<<<<

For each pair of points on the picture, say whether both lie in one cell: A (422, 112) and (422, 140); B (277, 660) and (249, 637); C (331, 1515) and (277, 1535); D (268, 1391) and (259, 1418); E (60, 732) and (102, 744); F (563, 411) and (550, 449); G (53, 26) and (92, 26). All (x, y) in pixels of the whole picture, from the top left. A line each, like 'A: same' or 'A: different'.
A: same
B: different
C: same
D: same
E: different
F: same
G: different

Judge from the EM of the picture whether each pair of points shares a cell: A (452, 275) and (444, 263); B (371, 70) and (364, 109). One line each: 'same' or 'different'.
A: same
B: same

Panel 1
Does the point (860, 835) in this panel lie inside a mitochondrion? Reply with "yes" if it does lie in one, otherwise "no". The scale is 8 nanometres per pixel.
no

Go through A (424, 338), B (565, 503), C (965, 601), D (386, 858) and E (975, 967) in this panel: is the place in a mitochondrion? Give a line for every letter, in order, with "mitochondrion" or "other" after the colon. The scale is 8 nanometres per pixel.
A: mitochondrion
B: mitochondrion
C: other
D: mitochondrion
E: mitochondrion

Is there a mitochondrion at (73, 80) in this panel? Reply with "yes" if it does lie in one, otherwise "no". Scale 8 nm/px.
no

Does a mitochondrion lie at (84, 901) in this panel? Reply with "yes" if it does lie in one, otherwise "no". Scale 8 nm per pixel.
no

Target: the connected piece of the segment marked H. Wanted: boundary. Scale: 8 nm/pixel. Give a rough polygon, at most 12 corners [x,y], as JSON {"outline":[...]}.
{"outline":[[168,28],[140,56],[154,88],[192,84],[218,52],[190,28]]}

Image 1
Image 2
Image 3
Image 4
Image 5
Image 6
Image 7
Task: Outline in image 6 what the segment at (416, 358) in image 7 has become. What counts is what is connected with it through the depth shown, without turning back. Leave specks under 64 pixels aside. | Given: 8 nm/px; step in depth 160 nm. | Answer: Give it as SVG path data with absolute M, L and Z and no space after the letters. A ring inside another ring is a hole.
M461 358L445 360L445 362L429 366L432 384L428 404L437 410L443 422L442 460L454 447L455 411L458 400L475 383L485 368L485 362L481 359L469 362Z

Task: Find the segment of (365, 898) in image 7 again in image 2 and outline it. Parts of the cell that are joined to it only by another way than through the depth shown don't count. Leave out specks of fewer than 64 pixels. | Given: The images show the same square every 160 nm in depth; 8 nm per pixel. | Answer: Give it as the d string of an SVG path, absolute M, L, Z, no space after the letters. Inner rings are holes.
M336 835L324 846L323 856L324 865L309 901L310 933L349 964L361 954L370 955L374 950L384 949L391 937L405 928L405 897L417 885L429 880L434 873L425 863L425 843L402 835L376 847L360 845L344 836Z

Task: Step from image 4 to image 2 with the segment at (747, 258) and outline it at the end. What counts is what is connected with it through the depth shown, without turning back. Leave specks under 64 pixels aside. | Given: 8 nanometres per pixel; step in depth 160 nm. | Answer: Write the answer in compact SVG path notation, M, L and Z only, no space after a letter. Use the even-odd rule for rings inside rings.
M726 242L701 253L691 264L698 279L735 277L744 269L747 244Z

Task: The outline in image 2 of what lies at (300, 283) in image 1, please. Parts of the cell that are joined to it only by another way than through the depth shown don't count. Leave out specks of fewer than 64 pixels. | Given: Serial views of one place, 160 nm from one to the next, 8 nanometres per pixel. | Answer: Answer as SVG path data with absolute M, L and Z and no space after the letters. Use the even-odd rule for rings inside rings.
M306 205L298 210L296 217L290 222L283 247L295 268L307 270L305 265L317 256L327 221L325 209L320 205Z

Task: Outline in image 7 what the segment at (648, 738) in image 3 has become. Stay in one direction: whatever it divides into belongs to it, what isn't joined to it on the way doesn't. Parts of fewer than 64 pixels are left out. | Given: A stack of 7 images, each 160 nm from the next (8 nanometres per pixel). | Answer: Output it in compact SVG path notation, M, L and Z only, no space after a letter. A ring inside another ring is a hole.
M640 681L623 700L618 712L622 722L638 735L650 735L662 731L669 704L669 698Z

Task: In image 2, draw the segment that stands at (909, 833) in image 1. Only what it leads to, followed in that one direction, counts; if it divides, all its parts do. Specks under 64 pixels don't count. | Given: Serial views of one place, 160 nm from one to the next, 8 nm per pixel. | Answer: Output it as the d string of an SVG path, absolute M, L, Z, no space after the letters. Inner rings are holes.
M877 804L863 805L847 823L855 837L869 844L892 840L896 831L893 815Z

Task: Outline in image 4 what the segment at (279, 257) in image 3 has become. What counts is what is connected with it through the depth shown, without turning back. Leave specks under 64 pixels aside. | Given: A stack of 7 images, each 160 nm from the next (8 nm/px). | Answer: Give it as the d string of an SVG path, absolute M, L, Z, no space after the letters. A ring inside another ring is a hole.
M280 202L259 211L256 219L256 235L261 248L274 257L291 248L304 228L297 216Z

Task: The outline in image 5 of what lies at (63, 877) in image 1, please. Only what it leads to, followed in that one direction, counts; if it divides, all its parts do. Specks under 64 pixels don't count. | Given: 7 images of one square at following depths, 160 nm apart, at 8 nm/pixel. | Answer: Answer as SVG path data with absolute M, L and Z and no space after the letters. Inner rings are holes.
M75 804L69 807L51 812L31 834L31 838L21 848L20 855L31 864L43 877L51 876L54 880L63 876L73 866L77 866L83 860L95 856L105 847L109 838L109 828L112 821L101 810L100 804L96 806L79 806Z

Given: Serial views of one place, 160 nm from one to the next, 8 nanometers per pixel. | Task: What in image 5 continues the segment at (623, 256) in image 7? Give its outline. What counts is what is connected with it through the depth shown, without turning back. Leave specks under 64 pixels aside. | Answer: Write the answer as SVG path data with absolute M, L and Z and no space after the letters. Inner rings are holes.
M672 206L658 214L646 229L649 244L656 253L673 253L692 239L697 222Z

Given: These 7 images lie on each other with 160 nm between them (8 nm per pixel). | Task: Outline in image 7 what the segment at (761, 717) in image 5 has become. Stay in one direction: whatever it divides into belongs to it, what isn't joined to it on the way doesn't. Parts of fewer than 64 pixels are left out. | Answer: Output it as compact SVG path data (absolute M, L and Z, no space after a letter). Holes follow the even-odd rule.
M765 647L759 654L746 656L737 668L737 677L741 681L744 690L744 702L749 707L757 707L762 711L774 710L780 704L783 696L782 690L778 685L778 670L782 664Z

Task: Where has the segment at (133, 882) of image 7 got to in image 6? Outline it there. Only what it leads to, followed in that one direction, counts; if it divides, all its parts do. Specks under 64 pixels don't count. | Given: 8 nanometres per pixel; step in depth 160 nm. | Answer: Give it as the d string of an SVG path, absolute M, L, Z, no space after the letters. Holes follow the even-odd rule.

>>>>

> [WORK TO COMPLETE]:
Reproduce the data above exactly, leaving nothing out.

> [WRITTEN ANSWER]:
For each pair of points on the picture, say whether both lie in one cell: A (422, 112) and (422, 140); B (277, 660) and (249, 637); C (331, 1515) and (277, 1535); D (268, 1391) and (259, 1418); E (60, 732) and (102, 744); F (563, 411) and (550, 449); G (53, 26) and (92, 26). All (x, y) in pixels of the whole picture, from the top left. A line each, like 'A: same' or 'A: different'.
A: same
B: different
C: same
D: same
E: different
F: same
G: different

Judge from the EM of the picture whether each pair of points shares a cell: A (452, 275) and (444, 263); B (371, 70) and (364, 109). One line each: 'same' or 'different'.
A: same
B: same

Panel 1
Does the point (860, 835) in this panel lie inside a mitochondrion? Reply with "yes" if it does lie in one, otherwise "no". The scale is 8 nanometres per pixel.
no

Go through A (424, 338), B (565, 503), C (965, 601), D (386, 858) and E (975, 967) in this panel: is the place in a mitochondrion? Give a line for every letter, in order, with "mitochondrion" or "other" after the colon. The scale is 8 nanometres per pixel.
A: mitochondrion
B: mitochondrion
C: other
D: mitochondrion
E: mitochondrion

Is there a mitochondrion at (73, 80) in this panel? Reply with "yes" if it does lie in one, otherwise "no". Scale 8 nm/px.
no

Does a mitochondrion lie at (84, 901) in this panel? Reply with "yes" if it does lie in one, otherwise "no". Scale 8 nm per pixel.
no

Target: the connected piece of the segment marked H. Wanted: boundary. Scale: 8 nm/pixel. Give a rough polygon, at most 12 corners [x,y], as JSON {"outline":[...]}.
{"outline":[[168,28],[140,56],[154,88],[192,84],[218,52],[190,28]]}

Image 1
Image 2
Image 3
Image 4
Image 5
Image 6
Image 7
Task: Outline in image 6 what the segment at (416, 358) in image 7 has become. What counts is what is connected with it through the depth shown, without turning back. Leave specks under 64 pixels aside. | Given: 8 nm/px; step in depth 160 nm. | Answer: Give it as SVG path data with absolute M, L and Z and no space after the letters. A ring inside another ring is a hole.
M461 358L445 360L445 362L429 366L432 384L428 404L437 410L443 422L442 460L454 447L455 411L458 400L475 383L485 368L485 362L481 359L469 362Z

Task: Find the segment of (365, 898) in image 7 again in image 2 and outline it. Parts of the cell that are joined to it only by another way than through the depth shown don't count. Leave out specks of fewer than 64 pixels. | Given: The images show the same square every 160 nm in depth; 8 nm per pixel. | Answer: Give it as the d string of an SVG path, absolute M, L, Z, no space after the letters. Inner rings are holes.
M336 835L324 846L323 856L324 865L309 901L310 933L349 964L361 954L370 955L374 950L384 949L391 937L405 928L405 897L417 885L429 880L434 873L425 863L425 843L402 835L376 847L360 845L344 836Z

Task: Step from image 4 to image 2 with the segment at (747, 258) and outline it at the end. What counts is what is connected with it through the depth shown, without turning back. Leave specks under 64 pixels aside. | Given: 8 nanometres per pixel; step in depth 160 nm. | Answer: Write the answer in compact SVG path notation, M, L and Z only, no space after a letter. Use the even-odd rule for rings inside rings.
M726 242L701 253L691 264L698 279L735 277L744 269L747 244Z

Task: The outline in image 2 of what lies at (300, 283) in image 1, please. Parts of the cell that are joined to it only by another way than through the depth shown don't count. Leave out specks of fewer than 64 pixels. | Given: Serial views of one place, 160 nm from one to the next, 8 nanometres per pixel. | Answer: Answer as SVG path data with absolute M, L and Z and no space after the letters. Use the even-odd rule for rings inside rings.
M306 205L298 210L296 217L290 222L283 247L295 268L307 270L305 265L317 256L327 221L325 209L320 205Z

Task: Outline in image 7 what the segment at (648, 738) in image 3 has become. Stay in one direction: whatever it divides into belongs to it, what isn't joined to it on the way doesn't. Parts of fewer than 64 pixels are left out. | Given: A stack of 7 images, each 160 nm from the next (8 nanometres per pixel). | Answer: Output it in compact SVG path notation, M, L and Z only, no space after a letter. A ring inside another ring is a hole.
M640 681L623 700L618 712L622 722L638 735L650 735L662 731L669 704L669 698Z

Task: In image 2, draw the segment that stands at (909, 833) in image 1. Only what it leads to, followed in that one direction, counts; if it divides, all its parts do. Specks under 64 pixels don't count. | Given: Serial views of one place, 160 nm from one to the next, 8 nm per pixel. | Answer: Output it as the d string of an SVG path, absolute M, L, Z, no space after the letters. Inner rings are holes.
M877 804L863 805L847 823L855 837L869 844L892 840L896 831L893 815Z

Task: Outline in image 4 what the segment at (279, 257) in image 3 has become. What counts is what is connected with it through the depth shown, without turning back. Leave specks under 64 pixels aside. | Given: A stack of 7 images, each 160 nm from the next (8 nm/px). | Answer: Give it as the d string of an SVG path, absolute M, L, Z, no space after the letters. A ring inside another ring is a hole.
M280 202L259 211L256 219L256 235L261 248L274 257L291 248L304 228L297 216Z

Task: The outline in image 5 of what lies at (63, 877) in image 1, please. Only what it leads to, followed in that one direction, counts; if it divides, all its parts do. Specks under 64 pixels don't count. | Given: 7 images of one square at following depths, 160 nm apart, at 8 nm/pixel. | Answer: Answer as SVG path data with absolute M, L and Z and no space after the letters. Inner rings are holes.
M75 804L69 807L51 812L31 834L31 838L21 848L20 855L31 864L43 877L51 876L54 880L63 876L73 866L77 866L83 860L95 856L105 847L109 838L109 828L112 821L101 810L100 804L96 806L79 806Z

Given: Serial views of one place, 160 nm from one to the next, 8 nanometers per pixel. | Task: What in image 5 continues the segment at (623, 256) in image 7? Give its outline. What counts is what is connected with it through the depth shown, without turning back. Leave specks under 64 pixels aside. | Answer: Write the answer as SVG path data with absolute M, L and Z and no space after the letters. Inner rings are holes.
M672 206L658 214L646 229L649 244L656 253L673 253L692 239L697 222Z

Given: These 7 images lie on each other with 160 nm between them (8 nm per pixel). | Task: Outline in image 7 what the segment at (761, 717) in image 5 has become. Stay in one direction: whatever it divides into belongs to it, what isn't joined to it on the way doesn't. Parts of fewer than 64 pixels are left out. | Answer: Output it as compact SVG path data (absolute M, L and Z, no space after a letter). Holes follow the even-odd rule.
M765 647L759 654L746 656L737 668L737 677L741 681L744 690L744 702L749 707L757 707L762 711L774 710L780 704L783 696L782 690L778 685L778 670L782 664Z

Task: Where has the segment at (133, 882) of image 7 got to in image 6? Outline it there. Only what it leads to, followed in that one direction, counts; if it divides, all its parts do. Specks under 64 pixels don't count. | Given: 8 nanometres per pixel; step in depth 160 nm. | Answer: Give it as the d string of an SVG path, absolute M, L, Z, no space after the letters. Holes follow the even-odd rule.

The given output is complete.